§ DESCRIPTION OF THE TASK:
Will you print the text of every item below word for word, keeping each line as it stands?

§ EXTRACTED MATERIAL:
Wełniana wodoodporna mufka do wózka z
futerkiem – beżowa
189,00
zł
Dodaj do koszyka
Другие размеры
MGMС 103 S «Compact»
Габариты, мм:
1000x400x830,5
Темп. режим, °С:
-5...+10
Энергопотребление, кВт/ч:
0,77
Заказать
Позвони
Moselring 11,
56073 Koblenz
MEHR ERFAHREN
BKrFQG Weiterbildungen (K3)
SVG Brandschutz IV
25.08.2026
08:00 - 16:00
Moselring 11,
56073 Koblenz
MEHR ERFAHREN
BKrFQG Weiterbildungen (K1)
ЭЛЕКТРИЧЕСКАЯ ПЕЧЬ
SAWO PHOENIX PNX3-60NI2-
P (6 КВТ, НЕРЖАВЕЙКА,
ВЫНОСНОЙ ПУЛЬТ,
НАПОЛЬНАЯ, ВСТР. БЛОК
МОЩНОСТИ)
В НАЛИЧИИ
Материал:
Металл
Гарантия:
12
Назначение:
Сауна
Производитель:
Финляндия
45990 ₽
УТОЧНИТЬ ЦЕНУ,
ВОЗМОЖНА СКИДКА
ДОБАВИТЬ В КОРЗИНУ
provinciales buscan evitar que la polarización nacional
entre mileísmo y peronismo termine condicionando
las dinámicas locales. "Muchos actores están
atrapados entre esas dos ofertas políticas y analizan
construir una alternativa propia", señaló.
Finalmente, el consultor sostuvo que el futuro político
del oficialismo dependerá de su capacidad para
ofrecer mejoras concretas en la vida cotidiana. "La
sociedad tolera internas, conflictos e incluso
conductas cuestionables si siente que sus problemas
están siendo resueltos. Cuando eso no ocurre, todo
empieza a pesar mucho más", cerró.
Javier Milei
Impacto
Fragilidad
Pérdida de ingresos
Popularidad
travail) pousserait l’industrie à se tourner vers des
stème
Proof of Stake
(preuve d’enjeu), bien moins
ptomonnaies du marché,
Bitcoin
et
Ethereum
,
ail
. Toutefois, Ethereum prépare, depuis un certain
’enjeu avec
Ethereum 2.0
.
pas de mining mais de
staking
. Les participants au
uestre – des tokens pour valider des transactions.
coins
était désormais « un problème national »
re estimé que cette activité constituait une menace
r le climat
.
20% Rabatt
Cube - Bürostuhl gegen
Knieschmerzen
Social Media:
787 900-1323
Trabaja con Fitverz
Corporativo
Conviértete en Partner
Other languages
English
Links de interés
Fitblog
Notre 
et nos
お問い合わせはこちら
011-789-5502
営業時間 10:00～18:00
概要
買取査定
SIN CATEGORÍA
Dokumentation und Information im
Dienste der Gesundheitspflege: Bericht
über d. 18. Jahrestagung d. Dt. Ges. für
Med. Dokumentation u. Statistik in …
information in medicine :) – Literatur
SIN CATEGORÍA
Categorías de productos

§ ANSWER SECTION:
Wełniana wodoodporna mufka do wózka z
futerkiem – beżowa
189,00
zł
Dodaj do koszyka
Другие размеры
MGMС 103 S «Compact»
Габариты, мм:
1000x400x830,5
Темп. режим, °С:
-5...+10
Энергопотребление, кВт/ч:
0,77
Заказать
Позвони
Moselring 11,
56073 Koblenz
MEHR ERFAHREN
BKrFQG Weiterbildungen (K3)
SVG Brandschutz IV
25.08.2026
08:00 - 16:00
Moselring 11,
56073 Koblenz
MEHR ERFAHREN
BKrFQG Weiterbildungen (K1)
ЭЛЕКТРИЧЕСКАЯ ПЕЧЬ
SAWO PHOENIX PNX3-60NI2-
P (6 КВТ, НЕРЖАВЕЙКА,
ВЫНОСНОЙ ПУЛЬТ,
НАПОЛЬНАЯ, ВСТР. БЛОК
МОЩНОСТИ)
В НАЛИЧИИ
Материал:
Металл
Гарантия:
12
Назначение:
Сауна
Производитель:
Финляндия
45990 ₽
УТОЧНИТЬ ЦЕНУ,
ВОЗМОЖНА СКИДКА
ДОБАВИТЬ В КОРЗИНУ
provinciales buscan evitar que la polarización nacional
entre mileísmo y peronismo termine condicionando
las dinámicas locales. "Muchos actores están
atrapados entre esas dos ofertas políticas y analizan
construir una alternativa propia", señaló.
Finalmente, el consultor sostuvo que el futuro político
del oficialismo dependerá de su capacidad para
ofrecer mejoras concretas en la vida cotidiana. "La
sociedad tolera internas, conflictos e incluso
conductas cuestionables si siente que sus problemas
están siendo resueltos. Cuando eso no ocurre, todo
empieza a pesar mucho más", cerró.
Javier Milei
Impacto
Fragilidad
Pérdida de ingresos
Popularidad
travail) pousserait l’industrie à se tourner vers des
stème
Proof of Stake
(preuve d’enjeu), bien moins
ptomonnaies du marché,
Bitcoin
et
Ethereum
,
ail
. Toutefois, Ethereum prépare, depuis un certain
’enjeu avec
Ethereum 2.0
.
pas de mining mais de
staking
. Les participants au
uestre – des tokens pour valider des transactions.
coins
était désormais « un problème national »
re estimé que cette activité constituait une menace
r le climat
.
20% Rabatt
Cube - Bürostuhl gegen
Knieschmerzen
Social Media:
787 900-1323
Trabaja con Fitverz
Corporativo
Conviértete en Partner
Other languages
English
Links de interés
Fitblog
Notre 
et nos
お問い合わせはこちら
011-789-5502
営業時間 10:00～18:00
概要
買取査定
SIN CATEGORÍA
Dokumentation und Information im
Dienste der Gesundheitspflege: Bericht
über d. 18. Jahrestagung d. Dt. Ges. für
Med. Dokumentation u. Statistik in …
information in medicine :) – Literatur
SIN CATEGORÍA
Categorías de productos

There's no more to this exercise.